Wednesday 1 May 2024

Study Finds That Renting Is Cheaper Than Buying A Home In All 50 Of America’s Largest Metro Areas

 Renting has become more affordable than buying a home in 50 of the largest metro areas in the United States, a recent study reveals.

The analysis, performed by Bankrate, found that it costs about 37 percent more a month to buy a home than to rent nationwide. The cost disparity is largely a product of rising home prices, increased mortgage rates, and a slowdown in rent hikes, the study noted.

The average monthly rent payment is $1,979 while the average monthly payment on a $412,778 home, the median price, is just over $2,703. The average monthly mortgage rate, meanwhile, is 7.33 percent as of April 17th, 2024, a three percent increase since March 2022.

While the trend is persistent across the 50 largest metropolitan areas in the United States, the disparity between the costs of renting and buying a home vary wildly depending on location.

The analysis uses the buy-to-rent ratio, which compares “typical monthly mortgage payments to typical monthly rent payments.” The disparity is most drastic in California’s Bay Area, with a buy-to-rent ratio of over 180 percent in San Francisco, Oakland, and Berkeley and a 162 percent ratio in San Jose, Sunnyvale, and Santa Clara.

The analysis found that Seattle, Tacoma, and Bellevue in Washington had a ratio of 125 percent while Salt Lake City, Utah and Austin, Round Rock, and Georgetown, Texas had ratios in the 80’s.

The buy-to-rent ratio was the least severe in Detroit, Michigan at only 2 percent, followed by 5.2 percent in Pittsburgh, Pennsylvania and just under 9 percent in the metro area including Philadelphia. Cleveland, Ohio’s ratio was found to be 11.6 percent, while Buffalo, New York was just over 20 percent.

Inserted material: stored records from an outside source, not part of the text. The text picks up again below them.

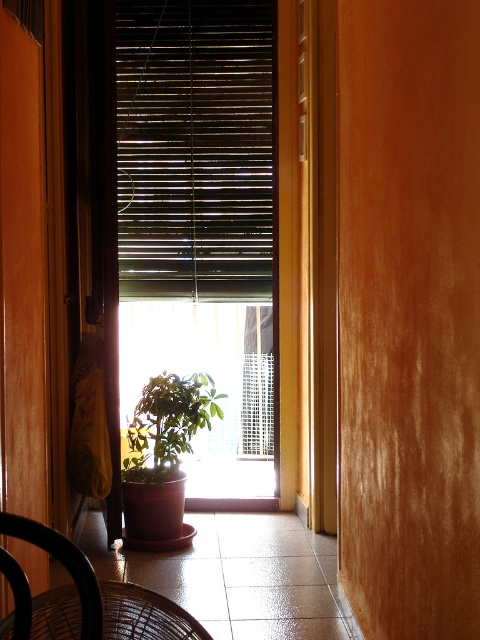
Question: Is wooden blinds at center bigger than black wire chair at lower left?

Choices:
 (A) yes
 (B) no

Answer: (A)

Question: Among these points, which one is nearest to the camera?

Choices:
 (A) (205, 188)
 (B) (182, 392)
 (C) (59, 532)
 (D) (46, 612)

Answer: (C)

Question: Which of the following is the farthest from the observer?

Choices:
 (A) (156, 406)
 (B) (44, 525)
 (C) (104, 618)

Answer: (A)

Question: Is wooden blinds at center wider than green matte plant at lower center?

Choices:
 (A) yes
 (B) no

Answer: (A)

Question: Which point is closer to the camera?

Choices:
 (A) (243, 173)
 (B) (141, 589)
 (C) (172, 413)

Answer: (B)

Question: In this image, where is wooden blinds at center located relative to black wire chair at lower left?

Choices:
 (A) above
 (B) below

Answer: (A)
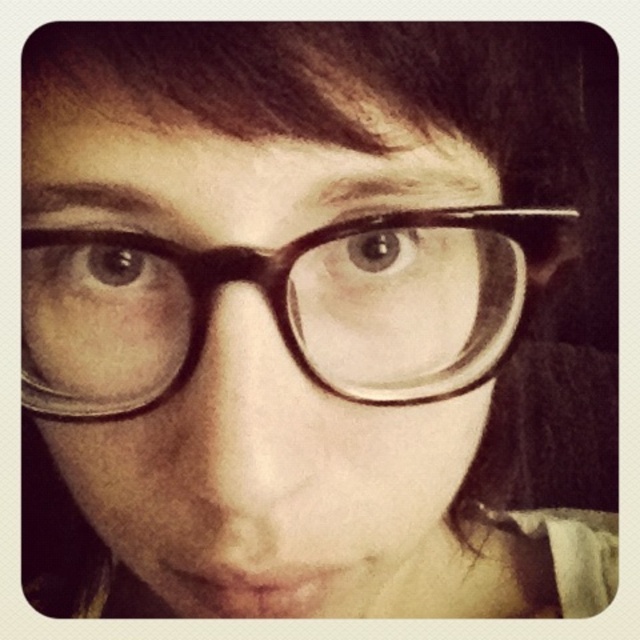
You are trying to decide between two pairs of glasses for a photo shoot. The scene requires the glasses to be as wide as possible to frame the face. Which pair would you choose between the matte black glasses at center and the black plastic glasses at center?

The matte black glasses at center are wider than the black plastic glasses at center, so you should choose the matte black glasses at center for the photo shoot to achieve the widest framing of the face.

You are a photographer adjusting the lighting for a portrait. You notice two pairs of glasses on the table in front of you, labeled as matte black glasses at center and black plastic glasses at center. Since you want to ensure the glasses are clearly visible in the photo, which pair should you choose based on their size?

The matte black glasses at center has a greater height compared to the black plastic glasses at center, so you should choose the matte black glasses at center as they are larger and will be more visible in the photo.

You are a photographer adjusting the focus on a camera. The subject is wearing matte black glasses at center. Based on the scene description, where should you focus to ensure the glasses are in sharp focus?

The matte black glasses at center are located at point (x=230, y=353), so you should focus at that coordinate to ensure sharpness.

While the costs of buying a home are increasing, a wide majority of Americans still say that they want to own a home, with a recent report finding that 78 percent of people say that owning a home is part of the American dream. Among those who have not purchased a home, 56 percent say that they lack the income to do so, while 47 percent say that home prices are too high and 42 percent cite their inability to afford the down payment and closing costs.